What is needed:
Filter the records below for the word "ingresos". Keep each line that has it.
++++
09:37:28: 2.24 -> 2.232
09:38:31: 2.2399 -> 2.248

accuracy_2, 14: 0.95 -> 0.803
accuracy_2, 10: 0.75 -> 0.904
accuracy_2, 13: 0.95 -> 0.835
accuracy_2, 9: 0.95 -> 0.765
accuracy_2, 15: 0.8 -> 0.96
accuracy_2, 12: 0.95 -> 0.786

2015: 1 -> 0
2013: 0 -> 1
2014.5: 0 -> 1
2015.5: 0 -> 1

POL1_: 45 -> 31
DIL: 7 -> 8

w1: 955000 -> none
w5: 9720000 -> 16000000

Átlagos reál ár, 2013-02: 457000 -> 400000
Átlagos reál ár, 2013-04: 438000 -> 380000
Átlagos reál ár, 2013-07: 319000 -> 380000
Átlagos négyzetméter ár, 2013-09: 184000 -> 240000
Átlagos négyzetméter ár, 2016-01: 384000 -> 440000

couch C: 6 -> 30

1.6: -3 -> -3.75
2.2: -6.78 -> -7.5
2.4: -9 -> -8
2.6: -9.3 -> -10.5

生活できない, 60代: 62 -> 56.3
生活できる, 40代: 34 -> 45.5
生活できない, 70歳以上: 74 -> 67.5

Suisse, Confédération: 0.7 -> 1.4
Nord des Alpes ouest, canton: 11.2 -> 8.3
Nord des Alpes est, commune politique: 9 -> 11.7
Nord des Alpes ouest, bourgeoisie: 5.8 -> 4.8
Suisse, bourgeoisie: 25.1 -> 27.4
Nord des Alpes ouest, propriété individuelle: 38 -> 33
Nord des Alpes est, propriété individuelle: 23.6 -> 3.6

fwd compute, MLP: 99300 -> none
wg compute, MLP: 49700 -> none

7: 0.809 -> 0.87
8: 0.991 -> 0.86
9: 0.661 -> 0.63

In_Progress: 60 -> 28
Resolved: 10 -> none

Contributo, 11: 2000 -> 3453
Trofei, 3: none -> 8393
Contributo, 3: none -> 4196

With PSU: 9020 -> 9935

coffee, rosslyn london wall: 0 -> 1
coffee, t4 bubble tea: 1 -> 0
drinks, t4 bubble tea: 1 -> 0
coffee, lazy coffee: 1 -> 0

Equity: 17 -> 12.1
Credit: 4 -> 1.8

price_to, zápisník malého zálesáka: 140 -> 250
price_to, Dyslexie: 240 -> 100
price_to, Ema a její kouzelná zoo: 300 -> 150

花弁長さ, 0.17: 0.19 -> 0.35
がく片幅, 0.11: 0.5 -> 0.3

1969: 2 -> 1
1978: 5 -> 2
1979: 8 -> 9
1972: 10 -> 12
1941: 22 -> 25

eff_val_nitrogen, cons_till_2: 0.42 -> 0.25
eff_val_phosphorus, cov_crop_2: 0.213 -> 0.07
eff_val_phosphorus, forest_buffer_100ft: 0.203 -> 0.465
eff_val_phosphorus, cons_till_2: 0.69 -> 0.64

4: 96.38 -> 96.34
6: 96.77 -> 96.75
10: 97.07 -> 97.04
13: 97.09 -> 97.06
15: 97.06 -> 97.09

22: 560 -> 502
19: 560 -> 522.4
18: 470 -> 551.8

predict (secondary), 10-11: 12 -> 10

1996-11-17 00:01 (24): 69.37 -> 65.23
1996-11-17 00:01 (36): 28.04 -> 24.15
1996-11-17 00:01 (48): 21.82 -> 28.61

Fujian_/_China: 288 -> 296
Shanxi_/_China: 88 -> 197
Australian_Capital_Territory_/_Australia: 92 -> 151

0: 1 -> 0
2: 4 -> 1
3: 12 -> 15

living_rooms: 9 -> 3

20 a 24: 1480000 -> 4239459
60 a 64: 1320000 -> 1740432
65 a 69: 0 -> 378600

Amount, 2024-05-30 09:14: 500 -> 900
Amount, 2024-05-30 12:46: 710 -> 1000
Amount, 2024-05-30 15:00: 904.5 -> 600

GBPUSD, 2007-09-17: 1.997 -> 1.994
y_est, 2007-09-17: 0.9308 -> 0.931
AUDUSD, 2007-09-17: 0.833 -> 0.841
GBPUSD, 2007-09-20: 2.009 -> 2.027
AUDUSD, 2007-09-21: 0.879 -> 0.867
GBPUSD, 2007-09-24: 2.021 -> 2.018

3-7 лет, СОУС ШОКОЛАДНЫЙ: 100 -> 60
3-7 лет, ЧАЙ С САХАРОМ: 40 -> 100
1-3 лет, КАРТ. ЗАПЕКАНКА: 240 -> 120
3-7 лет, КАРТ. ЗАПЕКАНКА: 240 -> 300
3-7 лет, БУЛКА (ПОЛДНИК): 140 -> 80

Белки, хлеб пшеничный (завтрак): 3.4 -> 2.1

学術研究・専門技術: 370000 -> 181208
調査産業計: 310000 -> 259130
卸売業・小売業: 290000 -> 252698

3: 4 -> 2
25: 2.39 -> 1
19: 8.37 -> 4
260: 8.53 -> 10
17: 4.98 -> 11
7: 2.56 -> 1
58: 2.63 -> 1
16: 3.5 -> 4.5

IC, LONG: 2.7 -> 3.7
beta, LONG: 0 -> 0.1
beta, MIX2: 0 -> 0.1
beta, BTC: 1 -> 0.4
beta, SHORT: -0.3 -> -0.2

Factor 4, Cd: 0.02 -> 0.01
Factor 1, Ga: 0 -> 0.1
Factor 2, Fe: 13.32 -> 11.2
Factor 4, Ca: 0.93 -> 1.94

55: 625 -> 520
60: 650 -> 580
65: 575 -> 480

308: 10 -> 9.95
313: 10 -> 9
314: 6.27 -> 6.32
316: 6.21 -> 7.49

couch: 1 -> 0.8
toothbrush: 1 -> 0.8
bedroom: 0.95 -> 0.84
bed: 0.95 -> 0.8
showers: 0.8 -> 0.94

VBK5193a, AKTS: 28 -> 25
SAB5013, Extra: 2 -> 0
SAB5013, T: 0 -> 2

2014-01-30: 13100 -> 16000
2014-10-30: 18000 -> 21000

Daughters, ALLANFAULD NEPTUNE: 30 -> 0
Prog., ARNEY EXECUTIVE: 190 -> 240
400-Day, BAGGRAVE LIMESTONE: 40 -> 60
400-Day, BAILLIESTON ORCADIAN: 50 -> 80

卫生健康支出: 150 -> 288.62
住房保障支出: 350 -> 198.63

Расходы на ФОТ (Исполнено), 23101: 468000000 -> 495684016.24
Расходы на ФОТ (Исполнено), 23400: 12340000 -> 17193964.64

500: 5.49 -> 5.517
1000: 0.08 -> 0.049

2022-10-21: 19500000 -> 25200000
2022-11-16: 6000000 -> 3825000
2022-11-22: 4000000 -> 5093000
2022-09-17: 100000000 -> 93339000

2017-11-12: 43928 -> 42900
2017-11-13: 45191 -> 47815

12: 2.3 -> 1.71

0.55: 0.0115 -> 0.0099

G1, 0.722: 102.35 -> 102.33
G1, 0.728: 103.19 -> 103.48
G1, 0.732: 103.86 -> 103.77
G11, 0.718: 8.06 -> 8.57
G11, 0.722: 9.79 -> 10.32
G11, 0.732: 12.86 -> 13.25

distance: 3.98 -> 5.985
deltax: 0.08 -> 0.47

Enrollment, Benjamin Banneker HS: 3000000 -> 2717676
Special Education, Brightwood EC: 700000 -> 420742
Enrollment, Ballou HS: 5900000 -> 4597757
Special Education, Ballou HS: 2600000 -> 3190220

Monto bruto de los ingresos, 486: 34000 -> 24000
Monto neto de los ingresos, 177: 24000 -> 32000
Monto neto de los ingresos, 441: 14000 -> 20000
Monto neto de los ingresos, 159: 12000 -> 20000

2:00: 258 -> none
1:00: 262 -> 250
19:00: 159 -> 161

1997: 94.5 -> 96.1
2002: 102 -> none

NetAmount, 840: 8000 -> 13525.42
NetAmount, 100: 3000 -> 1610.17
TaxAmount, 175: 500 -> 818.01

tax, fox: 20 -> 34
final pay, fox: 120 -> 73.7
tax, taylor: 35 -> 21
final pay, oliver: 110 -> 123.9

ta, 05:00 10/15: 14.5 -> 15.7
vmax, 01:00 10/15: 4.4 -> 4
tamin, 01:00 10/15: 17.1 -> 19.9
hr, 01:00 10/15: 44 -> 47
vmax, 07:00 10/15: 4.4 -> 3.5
++++
The answer:
Monto bruto de los ingresos, 486: 34000 -> 24000
Monto neto de los ingresos, 177: 24000 -> 32000
Monto neto de los ingresos, 441: 14000 -> 20000
Monto neto de los ingresos, 159: 12000 -> 20000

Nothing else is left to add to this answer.